Archive for December, 2006

The year end bonus

All of us have seen the news headlines about the massive year end bonuses nearly everyone in the financial services industry will receive. For those of us in the antiques and fine art trade, we hope this has a significant trickle down effect. In fact, we are already getting inquiries from all around the world, realizing that Mumbai, in this age of globalization, is as much a money centre as New York or London.

George III period commode, attributable to Pierre LangloisAlthough this blog isn’t really meant to be an open letter to those who are considering, now that they have the money, to invest in antiques, but, of course, that’s my business, and hopefully anyone who reads my blog will consider what’s written here- and not think it is too much an out in out commercial for our enterprise. The fact is, antiques continue to be an astonishingly good investment. Notice I said ‘antiques’ and not ‘art and antiques’. The fact is, fine art tends to be more driven by fashion than antiques- witness, at long last, the recent recovery of impressionist art after being in the doldrums for nearly 15 years. I’ve recently read Meryle Secrest’s biography of that redoubtable art dealer Joseph Duveen. In the early years of the last century, Duveen was selling Gainsboroughs to American collectors for prices that have almost never been realized in the 100 years since!
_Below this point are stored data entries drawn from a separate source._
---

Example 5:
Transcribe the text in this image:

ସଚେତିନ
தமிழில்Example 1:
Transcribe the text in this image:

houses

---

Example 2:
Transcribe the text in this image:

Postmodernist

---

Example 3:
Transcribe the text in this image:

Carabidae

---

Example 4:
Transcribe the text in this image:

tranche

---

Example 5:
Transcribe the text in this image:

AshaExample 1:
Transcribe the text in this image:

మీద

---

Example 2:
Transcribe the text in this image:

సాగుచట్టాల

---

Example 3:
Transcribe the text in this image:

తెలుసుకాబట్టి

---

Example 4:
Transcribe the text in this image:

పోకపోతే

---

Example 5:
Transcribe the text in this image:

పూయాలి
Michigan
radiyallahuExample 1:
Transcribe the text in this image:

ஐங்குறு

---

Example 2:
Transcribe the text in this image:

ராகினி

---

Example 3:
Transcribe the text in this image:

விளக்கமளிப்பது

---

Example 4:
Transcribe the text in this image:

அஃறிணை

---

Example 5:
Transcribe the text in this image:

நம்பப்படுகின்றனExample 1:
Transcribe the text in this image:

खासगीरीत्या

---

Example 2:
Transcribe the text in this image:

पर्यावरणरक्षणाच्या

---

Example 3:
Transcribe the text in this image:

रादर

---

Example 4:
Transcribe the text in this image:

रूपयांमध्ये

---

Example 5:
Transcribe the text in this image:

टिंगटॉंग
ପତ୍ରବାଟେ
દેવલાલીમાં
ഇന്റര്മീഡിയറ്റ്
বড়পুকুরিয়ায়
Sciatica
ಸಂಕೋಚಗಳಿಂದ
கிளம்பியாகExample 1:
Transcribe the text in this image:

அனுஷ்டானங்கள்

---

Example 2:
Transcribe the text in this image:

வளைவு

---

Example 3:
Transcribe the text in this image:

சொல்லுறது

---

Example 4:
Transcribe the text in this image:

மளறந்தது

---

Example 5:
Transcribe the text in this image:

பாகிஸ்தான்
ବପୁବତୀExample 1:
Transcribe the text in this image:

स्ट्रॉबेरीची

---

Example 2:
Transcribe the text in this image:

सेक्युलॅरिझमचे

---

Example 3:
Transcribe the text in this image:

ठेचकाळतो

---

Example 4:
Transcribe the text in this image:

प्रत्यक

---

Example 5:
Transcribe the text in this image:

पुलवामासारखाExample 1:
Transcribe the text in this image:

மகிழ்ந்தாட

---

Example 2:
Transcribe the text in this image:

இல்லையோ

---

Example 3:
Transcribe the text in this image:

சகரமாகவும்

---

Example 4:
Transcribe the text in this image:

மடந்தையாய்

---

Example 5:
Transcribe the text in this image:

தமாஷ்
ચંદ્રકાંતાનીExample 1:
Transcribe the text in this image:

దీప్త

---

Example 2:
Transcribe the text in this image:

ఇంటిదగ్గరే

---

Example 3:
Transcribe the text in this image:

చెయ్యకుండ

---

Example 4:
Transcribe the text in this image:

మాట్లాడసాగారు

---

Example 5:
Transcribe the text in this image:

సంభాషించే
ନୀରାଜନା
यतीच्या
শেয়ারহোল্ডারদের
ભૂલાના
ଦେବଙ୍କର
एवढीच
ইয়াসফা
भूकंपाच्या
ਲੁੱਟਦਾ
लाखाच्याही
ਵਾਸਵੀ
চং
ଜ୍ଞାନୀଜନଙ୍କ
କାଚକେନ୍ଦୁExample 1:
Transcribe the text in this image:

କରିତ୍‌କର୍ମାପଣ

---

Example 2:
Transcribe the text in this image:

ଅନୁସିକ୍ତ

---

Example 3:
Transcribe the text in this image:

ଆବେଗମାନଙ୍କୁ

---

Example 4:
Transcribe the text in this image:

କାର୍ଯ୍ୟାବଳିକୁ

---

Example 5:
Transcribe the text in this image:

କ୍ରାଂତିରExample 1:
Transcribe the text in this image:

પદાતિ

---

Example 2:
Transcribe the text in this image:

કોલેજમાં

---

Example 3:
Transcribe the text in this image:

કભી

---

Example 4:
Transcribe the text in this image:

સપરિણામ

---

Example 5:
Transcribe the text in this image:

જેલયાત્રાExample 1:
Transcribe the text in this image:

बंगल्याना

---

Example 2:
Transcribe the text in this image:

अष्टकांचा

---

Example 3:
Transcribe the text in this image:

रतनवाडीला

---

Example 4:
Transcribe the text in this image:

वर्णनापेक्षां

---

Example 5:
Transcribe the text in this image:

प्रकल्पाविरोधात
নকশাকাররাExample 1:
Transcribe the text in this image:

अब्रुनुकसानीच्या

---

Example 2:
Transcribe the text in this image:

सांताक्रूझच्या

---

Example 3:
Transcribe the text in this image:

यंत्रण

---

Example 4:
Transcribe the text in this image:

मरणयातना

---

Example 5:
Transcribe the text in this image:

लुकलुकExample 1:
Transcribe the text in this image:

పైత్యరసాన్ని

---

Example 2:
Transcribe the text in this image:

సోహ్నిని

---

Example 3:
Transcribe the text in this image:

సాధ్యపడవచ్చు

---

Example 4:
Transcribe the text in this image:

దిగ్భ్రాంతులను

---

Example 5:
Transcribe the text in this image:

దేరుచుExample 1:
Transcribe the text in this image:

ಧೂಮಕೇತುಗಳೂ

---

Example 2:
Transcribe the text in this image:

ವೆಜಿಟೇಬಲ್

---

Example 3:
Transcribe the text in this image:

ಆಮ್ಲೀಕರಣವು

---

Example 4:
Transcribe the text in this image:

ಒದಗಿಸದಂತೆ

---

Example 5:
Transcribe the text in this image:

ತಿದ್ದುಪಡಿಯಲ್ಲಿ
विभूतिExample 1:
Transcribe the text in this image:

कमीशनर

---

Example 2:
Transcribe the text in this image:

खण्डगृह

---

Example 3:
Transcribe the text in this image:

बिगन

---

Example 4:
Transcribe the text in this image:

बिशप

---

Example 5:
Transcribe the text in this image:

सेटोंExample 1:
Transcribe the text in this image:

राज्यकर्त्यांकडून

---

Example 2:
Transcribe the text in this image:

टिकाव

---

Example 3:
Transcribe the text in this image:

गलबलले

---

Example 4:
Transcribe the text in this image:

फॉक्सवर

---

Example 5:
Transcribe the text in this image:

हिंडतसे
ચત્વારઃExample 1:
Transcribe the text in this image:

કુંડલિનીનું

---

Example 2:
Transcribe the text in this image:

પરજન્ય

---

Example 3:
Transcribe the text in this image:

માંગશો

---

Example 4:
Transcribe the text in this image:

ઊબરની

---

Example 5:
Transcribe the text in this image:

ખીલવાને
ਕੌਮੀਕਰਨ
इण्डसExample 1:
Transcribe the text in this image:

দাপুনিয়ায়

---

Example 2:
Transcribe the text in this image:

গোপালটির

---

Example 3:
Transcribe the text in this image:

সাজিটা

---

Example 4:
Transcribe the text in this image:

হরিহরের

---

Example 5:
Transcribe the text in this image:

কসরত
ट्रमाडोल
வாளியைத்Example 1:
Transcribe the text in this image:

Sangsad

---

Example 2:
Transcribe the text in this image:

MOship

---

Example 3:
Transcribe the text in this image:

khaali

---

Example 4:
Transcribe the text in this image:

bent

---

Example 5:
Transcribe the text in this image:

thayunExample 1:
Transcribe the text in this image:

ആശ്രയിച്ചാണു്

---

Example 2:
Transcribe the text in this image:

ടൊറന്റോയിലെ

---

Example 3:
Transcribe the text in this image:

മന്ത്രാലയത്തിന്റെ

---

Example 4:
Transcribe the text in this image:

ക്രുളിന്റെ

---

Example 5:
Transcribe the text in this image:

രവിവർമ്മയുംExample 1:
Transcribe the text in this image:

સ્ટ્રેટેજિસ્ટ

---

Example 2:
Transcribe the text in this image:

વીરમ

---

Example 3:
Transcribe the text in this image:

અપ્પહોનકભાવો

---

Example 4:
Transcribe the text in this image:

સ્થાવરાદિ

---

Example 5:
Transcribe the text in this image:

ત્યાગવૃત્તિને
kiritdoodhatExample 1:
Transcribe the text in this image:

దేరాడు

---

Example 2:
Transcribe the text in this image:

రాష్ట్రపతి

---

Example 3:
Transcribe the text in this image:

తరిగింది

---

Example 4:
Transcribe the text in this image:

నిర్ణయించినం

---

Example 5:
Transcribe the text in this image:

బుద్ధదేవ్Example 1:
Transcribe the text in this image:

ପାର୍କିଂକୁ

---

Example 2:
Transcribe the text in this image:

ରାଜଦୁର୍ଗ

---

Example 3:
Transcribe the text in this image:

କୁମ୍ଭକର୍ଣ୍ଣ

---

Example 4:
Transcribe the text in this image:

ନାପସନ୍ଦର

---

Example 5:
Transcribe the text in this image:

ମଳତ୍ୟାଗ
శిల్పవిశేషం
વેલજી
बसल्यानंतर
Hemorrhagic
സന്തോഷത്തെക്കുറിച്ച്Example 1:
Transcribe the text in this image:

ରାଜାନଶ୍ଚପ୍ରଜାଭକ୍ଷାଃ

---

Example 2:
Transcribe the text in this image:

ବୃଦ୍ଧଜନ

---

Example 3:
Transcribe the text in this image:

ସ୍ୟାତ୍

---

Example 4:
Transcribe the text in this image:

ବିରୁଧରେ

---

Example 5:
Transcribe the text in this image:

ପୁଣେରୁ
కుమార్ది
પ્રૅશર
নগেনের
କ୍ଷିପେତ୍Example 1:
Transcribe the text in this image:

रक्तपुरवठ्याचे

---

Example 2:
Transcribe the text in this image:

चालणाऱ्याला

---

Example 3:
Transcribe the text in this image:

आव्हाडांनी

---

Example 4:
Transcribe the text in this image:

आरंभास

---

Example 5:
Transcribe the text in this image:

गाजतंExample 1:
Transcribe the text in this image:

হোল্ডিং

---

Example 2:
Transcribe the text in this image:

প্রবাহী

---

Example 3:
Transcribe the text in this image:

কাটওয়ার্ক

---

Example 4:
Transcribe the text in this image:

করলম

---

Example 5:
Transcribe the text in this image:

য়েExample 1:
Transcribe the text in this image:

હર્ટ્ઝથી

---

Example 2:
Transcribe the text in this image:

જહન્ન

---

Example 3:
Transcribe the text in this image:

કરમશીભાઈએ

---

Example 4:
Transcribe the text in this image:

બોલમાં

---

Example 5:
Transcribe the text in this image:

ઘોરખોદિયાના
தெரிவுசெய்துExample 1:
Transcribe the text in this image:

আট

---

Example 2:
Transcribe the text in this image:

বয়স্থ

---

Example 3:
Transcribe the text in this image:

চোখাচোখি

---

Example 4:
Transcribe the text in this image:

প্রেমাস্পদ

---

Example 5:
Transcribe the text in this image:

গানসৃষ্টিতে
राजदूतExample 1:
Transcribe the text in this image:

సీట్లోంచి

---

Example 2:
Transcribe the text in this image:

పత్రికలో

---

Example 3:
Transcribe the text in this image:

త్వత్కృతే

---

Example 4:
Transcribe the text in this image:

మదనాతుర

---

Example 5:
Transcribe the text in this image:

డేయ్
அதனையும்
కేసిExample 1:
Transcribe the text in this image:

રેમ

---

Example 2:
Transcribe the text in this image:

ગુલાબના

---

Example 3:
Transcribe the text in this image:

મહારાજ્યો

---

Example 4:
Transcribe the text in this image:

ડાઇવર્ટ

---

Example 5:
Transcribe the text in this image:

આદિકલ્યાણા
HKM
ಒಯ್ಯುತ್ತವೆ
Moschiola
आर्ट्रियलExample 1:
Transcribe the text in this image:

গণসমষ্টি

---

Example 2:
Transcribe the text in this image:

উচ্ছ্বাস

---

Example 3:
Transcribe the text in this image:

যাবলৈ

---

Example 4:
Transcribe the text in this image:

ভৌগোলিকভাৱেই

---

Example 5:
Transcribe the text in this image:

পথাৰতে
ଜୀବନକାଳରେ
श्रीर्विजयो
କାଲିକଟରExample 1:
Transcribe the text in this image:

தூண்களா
What’s less well known is that Duveen was also selling the Fricks and the Huntingtons magnificent 18th century furniture to enhance the settings of the artwork that took pride of place. While the Gainsboroughs and Raeburns might not have fared all that well, one has only to look at the recent Maurice Segoura sale to see that the Roussel commode Henry Clay Frick may have groaned when he paid Duveen $1,500 for it, would now cost the best part of $1 million. That’s a pretty good ROI in any man’s language.

The Jackson Square Holiday Walk

Last night, all the decorative and fine art dealers in Jackson Square held an open night, offering hospitality to their best clients. We were ecstatic to have in excess of 300 people through our galleries between the hours of 5 and 8 PM. What was even more pleasant was to see the numbers of new faces, people who, presumably, don’t know the Jackson Square venue, and took the time to come down and browse.

That’s what’s important in marketing not only our individual shops, but the venues themselves- the opportunity to browse, particularly for the new collector. So often, even people who normally are the furthest removed from shy, become shrinking violets when faced with the intimidating world of art and antiques connoisseurship. The auction houses have tapped in to something here, marketing as they do to younger collectors who, when browsing or buying over the internet, can maintain anonymity and avoid thereby the sort of gaffes all of us have faced in our collecting lives. I wish we could all remember that, for instance, None of us were born knowing the difference between flame and fiddle back mahogany, or who Thomas Chippendale was. It’s should be easy to understand why it is much more comfortable, then, for our new buyers to go into the galleries knowing they aren’t going to be pounced on by a dealer eager to sell something, who asks penetrating questions about areas of collecting interest in an inadvertently intimidating attempt to be engaging.

No- going into the gallery when the door is already wide open and there are 20 or 30 people inside makes the otherwise hesitant visitor more willing to take the plunge. Ironically, one of our colleagues on the street complained that there were too many people in his gallery, such that he was concerned about theft. Surprisingly, he was also disappointed there were so many younger people. Crazy, isn’t it? I hope we have masses of people at any time, and the younger the better. As it is, it has appeared over the course of the last year that all our mature collectors have retired permanently to Florida on limited, fixed incomes. It doesn’t take too much intellect to realize that we need to be constantly adding to our base of collectors, and the younger they start, the longer they will be our clients.

Any of my blog readers have any comments about open days?